Я опускаю взгляд на зеленую слизь, которая, кажется, сочится из-под моих бинтов. — Мне нужно снять с себя это дерьмо.
Она качает головой. — Я бы не стала. Ему нужно время, чтобы выполнить свою работу. А тебе нужно отдохнуть.
— Я, блядь, не могу отдыхать, — огрызаюсь я в ответ. — Мне нужно позвать Эсме и...
— Эсме ушла.
Я замираю. Мой взгляд скользит по ее лицу в поисках признаков того, что она может лгать. Она смотрит на меня, не мигая.
— Что ты сказала? — Я сжимаю зубы.
— Она ушла неделю назад, — отвечает Араселия. — Она взяла машину и уехала.
Она этого не сказала, но, тем не менее, я слышу скрытый смысл: она не вернется.
Она бросила меня здесь. Она сбежала.
Навсегда.
Я выхватываю у нее из рук свою одежду и начинаю одеваться. Я чувствую, что она наблюдает за мной, осуждает меня, вероятно, рада, что Эсме ушла от меня так бесцеремонно. Я не останавливаюсь, пока полностью не оденусь. Ощущение, что моя одежда мне не принадлежит, как будто я надел вторую кожу, которая мне не принадлежит.

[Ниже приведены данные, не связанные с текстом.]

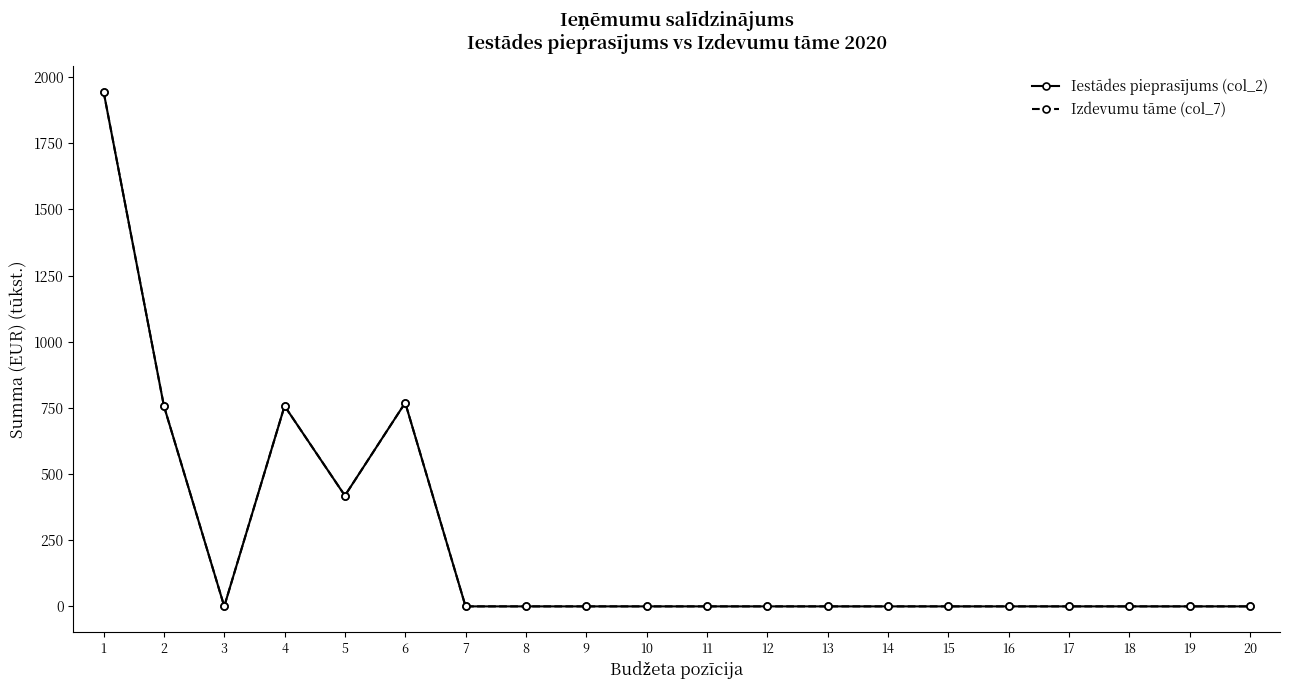

The Iestādes pieprasījums (col_2) series shows 0.0 at 14. True or false?

True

Все кажется странным, неправильным. Как будто мой мир сместился со своей оси.
Я выпрямляюсь и смотрю на женщину. Араселия. Даже когда я мысленно произношу ее имя, оно вырывается рычанием. Что-то в ней меня чертовски бесит.
Она сказала Эсме бежать?
Я знаю, что эта женщина не имеет никакого отношения к тяжести у меня на груди. Что она не виновата в моей боли. Что она просто оказалась здесь единственной, у кого сейчас есть хоть какое-то подобие ответов.
Но она стоит у меня на пути, и я не могу сдержать свою ярость.

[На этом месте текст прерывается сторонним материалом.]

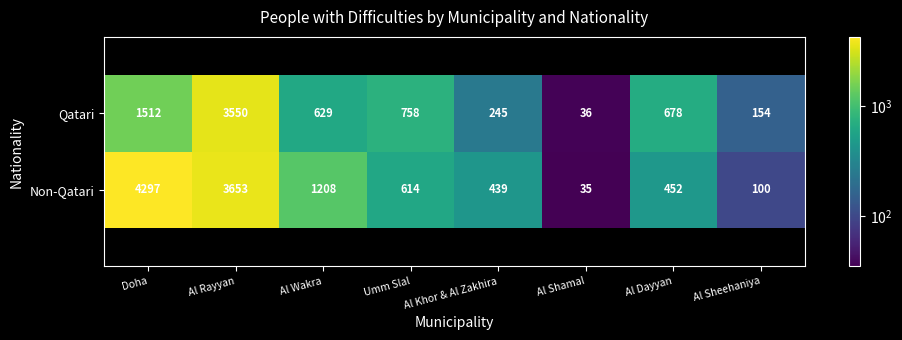

Between Al Rayyan and Al Shamal, which is larger?

Al Rayyan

— Куда она ушла? — Спрашиваю я.
Она моргает, глядя на меня. Либо слишком глупа, либо слишком бесстрашна, чтобы обращать внимание на мой тон.
— Куда-то в другое место.
Мои руки сжимаются в кулаки. Даже это крошечное движение вызывает боль, проносящуюся вверх и вниз по рукам. Однако у меня высокий порог чувствительности к физической боли.

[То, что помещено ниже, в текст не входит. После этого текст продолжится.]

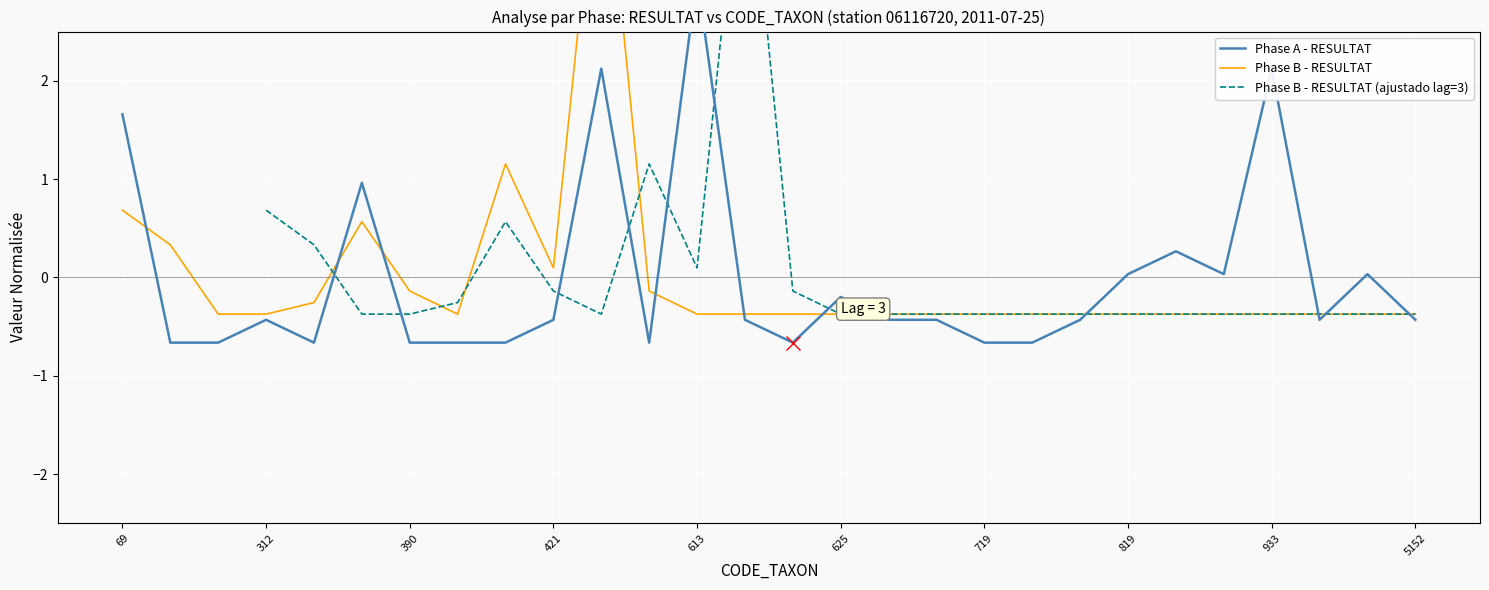

What is the difference between the maximum and minimum values in the Phase A - RESULTAT series?

3.7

Это эмоциональное дерьмо, с которым я никогда не смог бы справиться.
Но у меня больше нет выбора. Боль всех видов никуда не денется.
На самом деле, боль — это все, что у меня осталось.
Я протискиваюсь мимо женщины и выхожу из дома. Едва захромав в дверь, я слышу, как она зовет меня по имени.
— Артем!
Вопреки себе, я замираю.
— Как бы то ни было… Я думаю, что уход был невероятно тяжелым для нее, — говорит она мне. Ее тон печальный, сочувствующий.